I have a saying, "Opinions are like exes. Everyone has them, and they're all retarded and psychotic."

I'm driving more since I've moved to Colorado, thus I'm seeing more bumper stickers. Generally I don't care if you're advertising what kind of stereo is in your car, your favorite shitty football team or where you went to high school. I really, really just don't give a damn.

And it's not even the political messages that annoy me. I'll go ahead and agree that George W. Bush was the worst president of the century…if you agree that Barrack Hussein Obama is the second worst. But I digress.

On my daily trip to the grocery store I saw a Subaru (why does it always have to be a Subaru—who are these rejects?) with these messages:

Now I don't have children, nor do I care to look at other dudes' dongs. I like women. I've been with a few handfuls of them, and never ONCE has a girl taken off my pants and said, "Oh this is as gross as shit. You don't have a foreskin!" My special ladyfriends get mad enough when I don't shave The Twins (that's what I call my balls—which is yet another euphemism for testicles).
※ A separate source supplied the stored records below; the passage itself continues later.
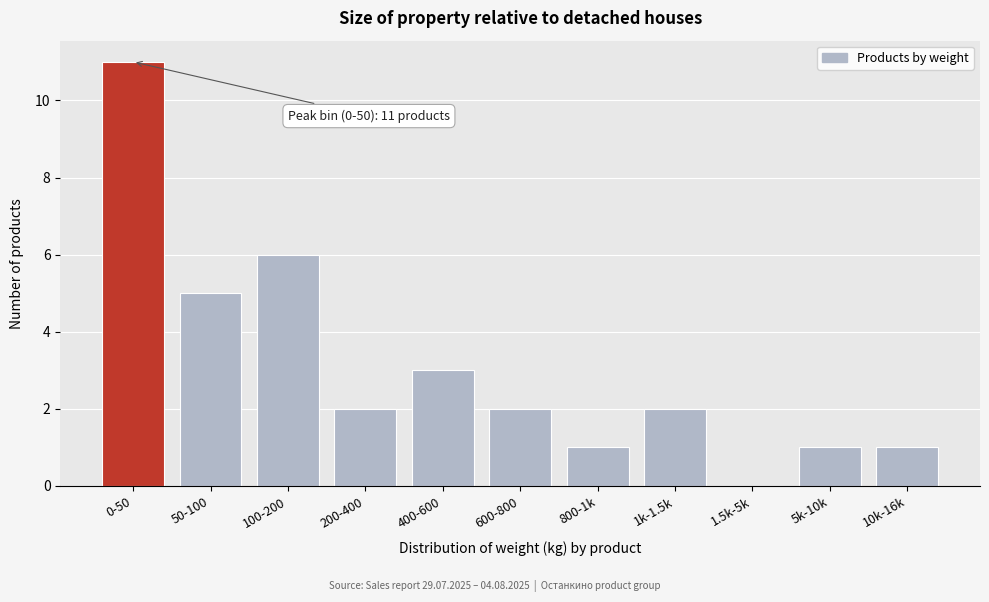

Reading left to right, list all the values displayed in this chart.

0-50=11	50-100=5	100-200=6	200-400=2	400-600=3	600-800=2	800-1k=1	1k-1.5k=2	1.5k-5k=0	5k-10k=1	10k-16k=1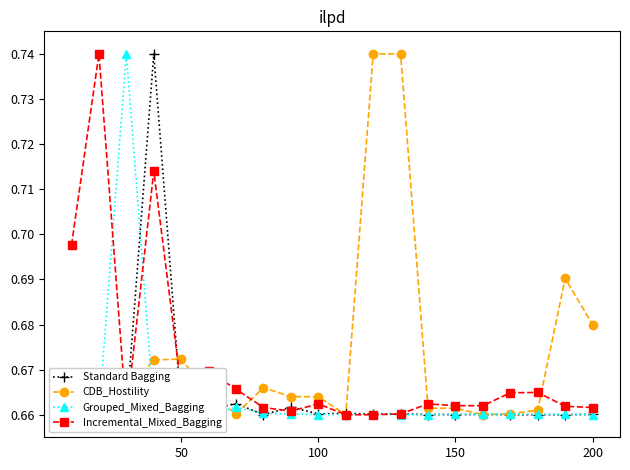

Count the CDB_Hostility values in the range 0 to 1.

20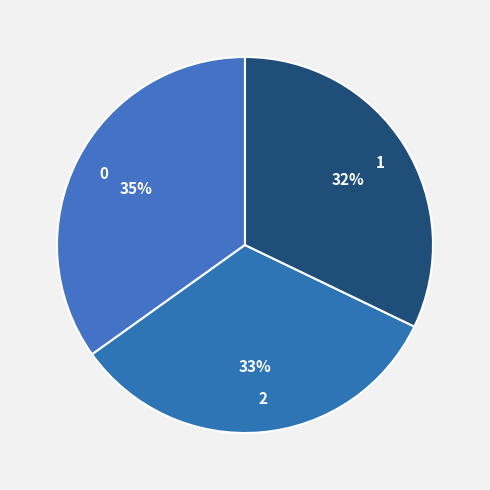

To the nearest percent, what portion does 0 represent?

35%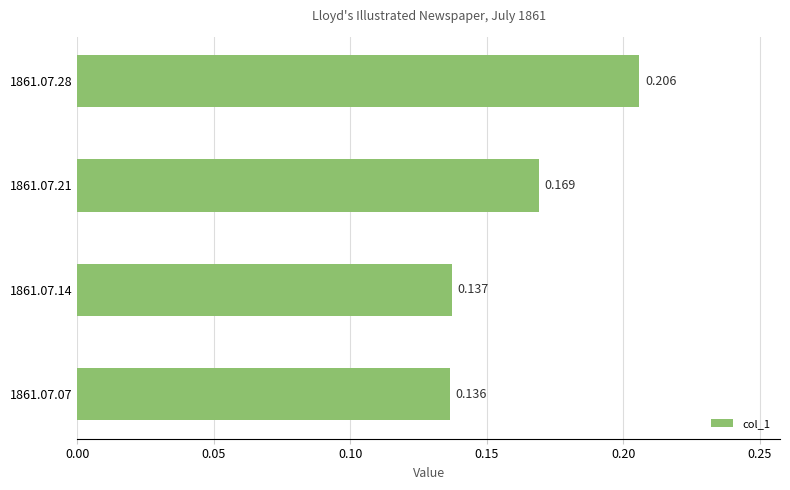

List the labels in order of value, largest first.

1861.07.28, 1861.07.21, 1861.07.14, 1861.07.07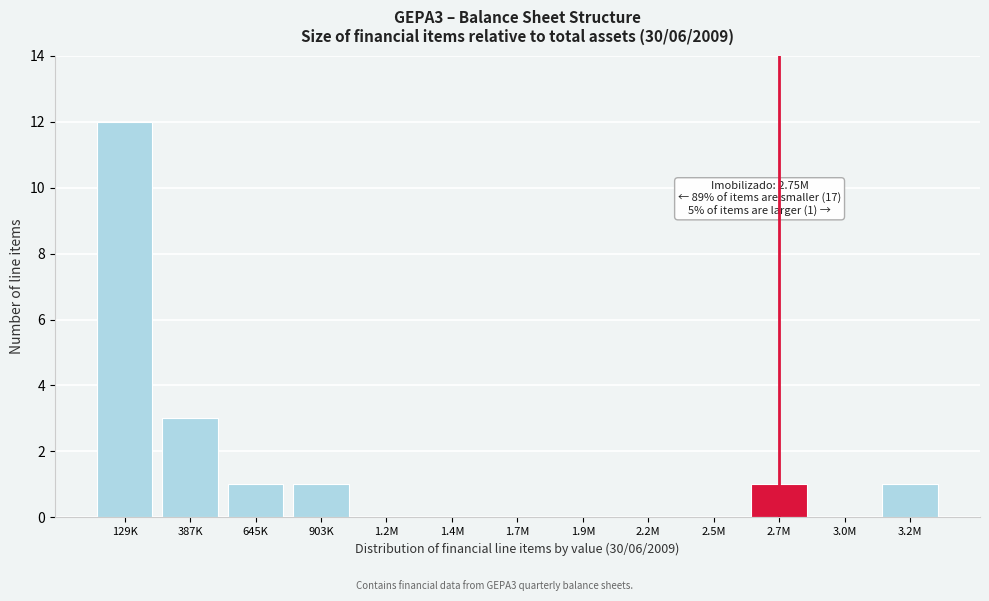

Reading left to right, what are all the values shown in this chart?

129K=12	387K=3	645K=1	903K=1	1.2M=0	1.4M=0	1.7M=0	1.9M=0	2.2M=0	2.5M=0	2.7M=1	3.0M=0	3.2M=1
On the real other hand, I know a lot of ladies (and nearly all of my gay dude friends) that are generally freaked out by the uncut version of a "man's movie."

Oddly enough, I've seen these anti-circumcision stickers on cars with Pro-Choice stickers. So it's okay to stuff a baby in a Cuisinart but not snip off part of his peen-peen? Now, I'll not get into that discussion, because once again, I don't care.

Now I suppose whatever hippie lady's argument is that an infant boy doesn't choose to have part of his weiner cut off, so you're violating his rights. Here's my argument: "So what?"

Did you ask little baby Moonstone if he wants to speak English? Eat canned turnips or whatever they make baby food out of? Go to school? No. There are just things that you do for your kid. Or don't do. So fuck his little baby feelings.

I don't remember how badly it hurt when the doctor chopped up my then baby-sized KC Junior (that's my penis) but I can imagine it was fucking painful as hell. And that's the point, I don't remember, soooooo who cares? However, I do remember how awesome every blowjob I've ever received feels. And seriously people, that's all that really matters.

If I could get a second procedure done that hurt even more, but made me enjoy getting knobbers even more, I'd fucking get two of them.

So there you go hippie. Paste your next bumper sticker over your eyes and drive really fast into a tree. Because circumcision is awesome and so are blowjobs. I win. Flawless Victory.